▶ **TEXT EXCERPT**:
──────────────────────────────
Up early for the third day of the Lweza fellowship for an exposition of Psalm 3.
After breakfast I rush us through Getting to the Heart of a Bible Passage. A few things came out of this:
- It’s worth working at finding the big idea of a passage.
- It’s worth taking plenty of time working on the big idea. We tried to do it in a ludicrously short time. Really you need hours.
- The big idea should not be too short (e.g. “God is good” – so it could describe any number of passages) or too long (with multiple ideas). Pithy but specific is what we want.
- The Theme of the Bible is Jesus and the Thrust of the Bible is the gospel call of repentance, faith, salvation and life in Him (Luke 24; John 5; 2 Tim. 3) so the Big Idea of any passage is going to have something to do with Jesus and the Gospel.
- The big idea of the passage is NOT (as I erroneously suggested) a ‘summary of summaries’ but much more about the LOGIC of the passage. I initially said that what you need to do is break the passage into chunks, summarise each chunk in a sentence, and then squish all those summaries together into a sentence. We tried that and it didn’t work at all. As Loots helped us see, it’s much more about the flow. The crucial thing is not getting a bit of each chunk in the Big Idea but seeing how the chunks work together. You won’t necessarily give the chunks equal weight. So in our example of Matt. 23:1-23 we started to see that the crucial chunk is Matt. 23:10-17.
Then we looked at Crossing from the ‘world’ of the passage to the ‘world’ of the congregation. Key points:
- It’s not about ‘making’ the Bible relevant but showing the relevance of the text. The relevance is there. It might not be relevance in the sense of addressing our felt needs. But it will be relevant to our biggest, deepest needs. In this sense, there’s not a huge chasm to leap between then and now. Yes we need to go ‘back to Corinth’ but when you get there you find that their context and problems and temptations look a lot like ours. It’s very interesting that Jesus quotes Isaiah’s 600-year-old prophecy to his contemporary Israelites and says, “Well did Isaiah prophesy of you [first century Pharisees]” (Matt. 15:7). What God says to idolatrous Israel is basically what he says to the idolatrous church. It was written to them then but it speaks to us now in the present tense (Matt. 22:31).
──────────────────────────────
▶ **ACTIVITY LIST**:
(1) Answer these questions about the Lweza fellowship notes:
(a) Which psalm was expounded on the third day of the fellowship?
(b) In the Matt. 23:1-23 example, which chunk did the group start to see as crucial?
(c) Which verse is cited for Jesus saying "Well did Isaiah prophesy of you"?
(2) Carry on the Lweza fellowship notes, starting right after their last sentence.

[Saved data entries]
──────────────────────────────
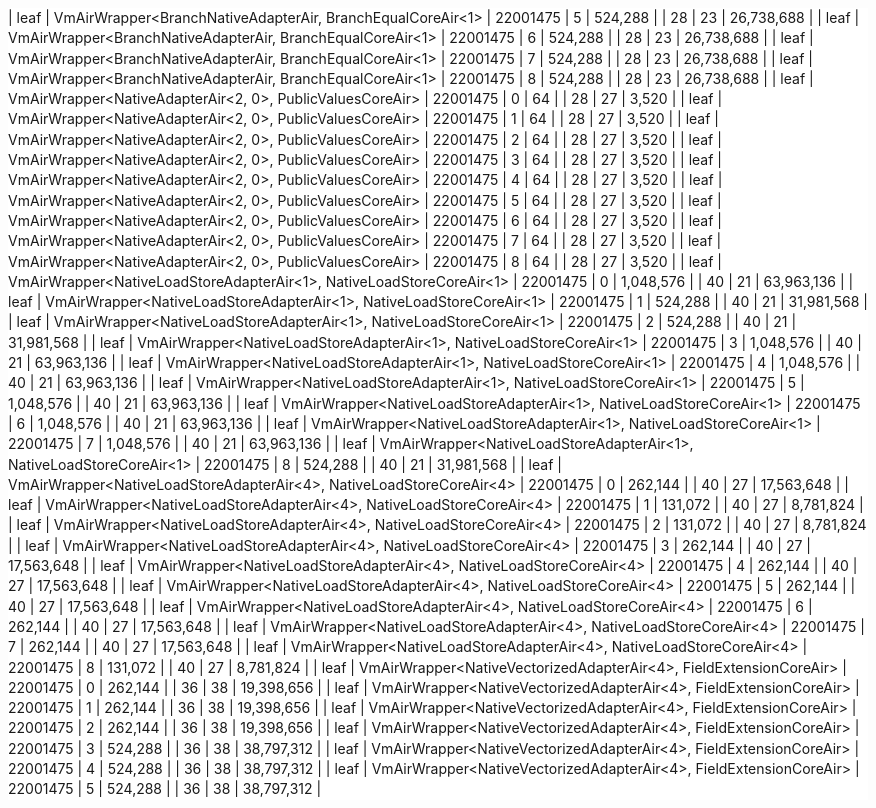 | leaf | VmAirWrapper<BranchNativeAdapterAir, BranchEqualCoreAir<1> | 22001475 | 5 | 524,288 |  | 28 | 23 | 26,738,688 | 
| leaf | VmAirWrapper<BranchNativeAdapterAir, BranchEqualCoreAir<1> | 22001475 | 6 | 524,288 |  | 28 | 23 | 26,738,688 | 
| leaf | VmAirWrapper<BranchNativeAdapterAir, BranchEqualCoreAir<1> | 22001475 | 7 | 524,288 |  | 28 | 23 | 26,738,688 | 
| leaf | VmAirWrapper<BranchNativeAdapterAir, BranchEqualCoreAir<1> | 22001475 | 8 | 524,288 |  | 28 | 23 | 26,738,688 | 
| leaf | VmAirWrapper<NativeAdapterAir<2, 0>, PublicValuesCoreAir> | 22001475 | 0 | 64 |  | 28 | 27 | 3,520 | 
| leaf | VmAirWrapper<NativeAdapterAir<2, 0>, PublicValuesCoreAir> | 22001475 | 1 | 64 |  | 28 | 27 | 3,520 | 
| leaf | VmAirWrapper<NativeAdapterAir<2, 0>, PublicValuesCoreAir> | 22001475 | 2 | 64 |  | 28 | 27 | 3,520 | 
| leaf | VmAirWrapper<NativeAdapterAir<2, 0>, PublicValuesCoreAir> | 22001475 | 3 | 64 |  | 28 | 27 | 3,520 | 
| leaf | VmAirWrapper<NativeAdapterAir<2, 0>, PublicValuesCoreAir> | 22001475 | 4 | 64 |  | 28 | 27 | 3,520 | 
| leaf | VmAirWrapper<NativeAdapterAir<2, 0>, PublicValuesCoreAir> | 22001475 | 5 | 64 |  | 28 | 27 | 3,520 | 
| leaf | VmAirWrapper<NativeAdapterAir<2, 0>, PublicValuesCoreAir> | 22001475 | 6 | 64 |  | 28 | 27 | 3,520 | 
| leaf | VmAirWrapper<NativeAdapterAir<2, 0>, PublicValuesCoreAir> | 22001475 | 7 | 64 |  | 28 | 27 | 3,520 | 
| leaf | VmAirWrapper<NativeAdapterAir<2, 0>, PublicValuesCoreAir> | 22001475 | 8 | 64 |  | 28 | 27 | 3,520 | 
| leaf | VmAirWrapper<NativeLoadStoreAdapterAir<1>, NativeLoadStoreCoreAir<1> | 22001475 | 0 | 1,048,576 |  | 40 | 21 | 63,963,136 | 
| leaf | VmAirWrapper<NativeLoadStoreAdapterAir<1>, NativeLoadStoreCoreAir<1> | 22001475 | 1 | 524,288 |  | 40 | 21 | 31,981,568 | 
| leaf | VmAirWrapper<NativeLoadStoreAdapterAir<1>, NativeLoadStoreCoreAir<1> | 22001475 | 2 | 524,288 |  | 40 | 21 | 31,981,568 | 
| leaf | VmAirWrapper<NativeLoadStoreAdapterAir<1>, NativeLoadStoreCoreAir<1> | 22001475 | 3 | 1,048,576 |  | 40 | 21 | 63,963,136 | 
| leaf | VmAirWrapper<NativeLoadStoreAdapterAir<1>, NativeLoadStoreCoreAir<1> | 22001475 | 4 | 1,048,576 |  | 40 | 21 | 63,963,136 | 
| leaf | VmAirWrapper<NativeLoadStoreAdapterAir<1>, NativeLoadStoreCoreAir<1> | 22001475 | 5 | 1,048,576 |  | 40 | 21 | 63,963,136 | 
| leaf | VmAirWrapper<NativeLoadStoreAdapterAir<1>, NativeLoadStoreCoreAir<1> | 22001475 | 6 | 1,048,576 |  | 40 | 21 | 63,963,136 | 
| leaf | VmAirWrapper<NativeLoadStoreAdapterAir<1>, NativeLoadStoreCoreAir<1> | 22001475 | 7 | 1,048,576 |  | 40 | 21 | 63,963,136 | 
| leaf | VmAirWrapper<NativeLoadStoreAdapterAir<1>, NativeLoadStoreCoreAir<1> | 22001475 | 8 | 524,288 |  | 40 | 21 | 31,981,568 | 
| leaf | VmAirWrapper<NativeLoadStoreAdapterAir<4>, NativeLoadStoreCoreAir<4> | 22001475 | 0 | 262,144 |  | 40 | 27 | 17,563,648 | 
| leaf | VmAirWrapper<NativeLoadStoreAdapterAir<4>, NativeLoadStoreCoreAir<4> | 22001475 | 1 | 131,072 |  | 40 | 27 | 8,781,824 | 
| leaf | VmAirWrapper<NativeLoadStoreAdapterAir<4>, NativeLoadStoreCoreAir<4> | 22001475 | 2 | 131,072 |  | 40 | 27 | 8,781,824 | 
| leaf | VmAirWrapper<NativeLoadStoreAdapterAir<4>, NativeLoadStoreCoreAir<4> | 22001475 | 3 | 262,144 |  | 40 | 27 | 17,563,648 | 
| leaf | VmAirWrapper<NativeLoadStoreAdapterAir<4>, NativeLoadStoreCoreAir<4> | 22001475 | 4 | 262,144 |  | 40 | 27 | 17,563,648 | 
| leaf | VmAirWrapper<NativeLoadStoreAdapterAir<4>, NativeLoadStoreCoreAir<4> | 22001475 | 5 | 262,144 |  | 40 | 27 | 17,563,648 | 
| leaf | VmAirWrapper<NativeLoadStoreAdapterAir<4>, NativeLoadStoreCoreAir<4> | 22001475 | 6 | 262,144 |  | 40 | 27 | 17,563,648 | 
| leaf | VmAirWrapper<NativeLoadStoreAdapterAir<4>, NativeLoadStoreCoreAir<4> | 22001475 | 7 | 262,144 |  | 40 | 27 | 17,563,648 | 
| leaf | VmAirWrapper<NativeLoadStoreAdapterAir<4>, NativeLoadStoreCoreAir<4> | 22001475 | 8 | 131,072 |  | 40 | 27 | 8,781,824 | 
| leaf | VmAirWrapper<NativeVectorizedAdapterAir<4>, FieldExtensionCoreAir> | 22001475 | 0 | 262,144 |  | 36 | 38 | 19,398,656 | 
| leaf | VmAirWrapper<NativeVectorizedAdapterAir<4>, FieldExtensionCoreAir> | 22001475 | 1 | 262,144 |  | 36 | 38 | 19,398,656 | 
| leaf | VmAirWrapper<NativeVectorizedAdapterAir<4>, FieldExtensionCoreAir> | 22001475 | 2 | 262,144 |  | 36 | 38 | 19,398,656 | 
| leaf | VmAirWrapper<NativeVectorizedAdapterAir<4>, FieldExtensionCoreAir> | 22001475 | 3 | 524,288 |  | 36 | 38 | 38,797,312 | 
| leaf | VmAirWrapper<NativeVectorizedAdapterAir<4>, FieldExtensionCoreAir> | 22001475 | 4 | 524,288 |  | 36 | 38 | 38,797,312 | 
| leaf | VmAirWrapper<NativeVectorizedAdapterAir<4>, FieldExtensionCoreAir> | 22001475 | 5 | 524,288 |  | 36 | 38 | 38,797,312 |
──────────────────────────────
▶ **EXERCISE RESPONSES**:
(1)
(a) Psalm 3
(b) Matt. 23:10-17
(c) Matt. 15:7

(2)
- Application we don’t want:
Random – ‘bolt-on’ clichéd applications rather than ones that flow naturally out of the text.
Superficial – we see a command in a story (e.g. Matt. 19:18-19) and we leap on it and just preach that.
Allegorising – reading a story as a parable (e.g. in Matt. 21:2 we are the donkey and need to be loosed).
Spiritualising – e.g. reading the healings (Matt. 8:14-17) as spiritual rather than physical or reading the storm (Matt. 8:23-27) as ‘the storms of life’ rather than a real storm.
Imitating Bible characters – sometimes we’re called to imitate someone other than Jesus (Matt. 18:3) but the focus of the Gospels is relentlessly on Jesus; the disciples are generally pretty useless (e.g. Matt. 26:30-46). And when it comes to Jesus – he is first and foremost our substitute and then he is our example – he dies for Peter and then Peter dies for him.
Moralising – preaching a moral lesson rather than the Big Idea of the passage (which will be Christ-centred and gospel-driven). This is a massive danger in our application – that we get something about Jesus but somehow in moving across to application we drop the gospel somewhere on the way and it just ends up being all about us and what we need to do again.
- The Bible Timeline is crucial in applying rightly. How does the passage fit into the big story of Creation to New Creation? Where is the passage on the line? When it comes to the Gospels it’s interesting because we’re right on the cusp of the OT and NT. We’re in very unusual times – the last OT prophet, the incarnation, a time of miracles and salvation and seismic shifts. And when we look at the timeline we see that the relevance of the Gospel accounts (the life, death and resurrection of Jesus) is largely a narrative/historical relevance. In a similar way to the 2nd World War is relevant to a 21st century British person. As he reads about the 2nd World War and the sacrifices of the hundreds of thousands who died in France, he is not thinking “I am that man on the Normandy beaches facing the machine guns”, he’s thinking, “I’m glad that wasn’t me. I’m very grateful those guys did that so that we weren’t invaded by Nazi Germany, so we don’t live now under a totalitarian regime. I am free because they died.” That’s the main relevance. It’s a historical relevance.
- Think about how the Gospel is particularly cutting home in this particular passage. What particular misunderstandings and attitudes and behaviour is it addressing?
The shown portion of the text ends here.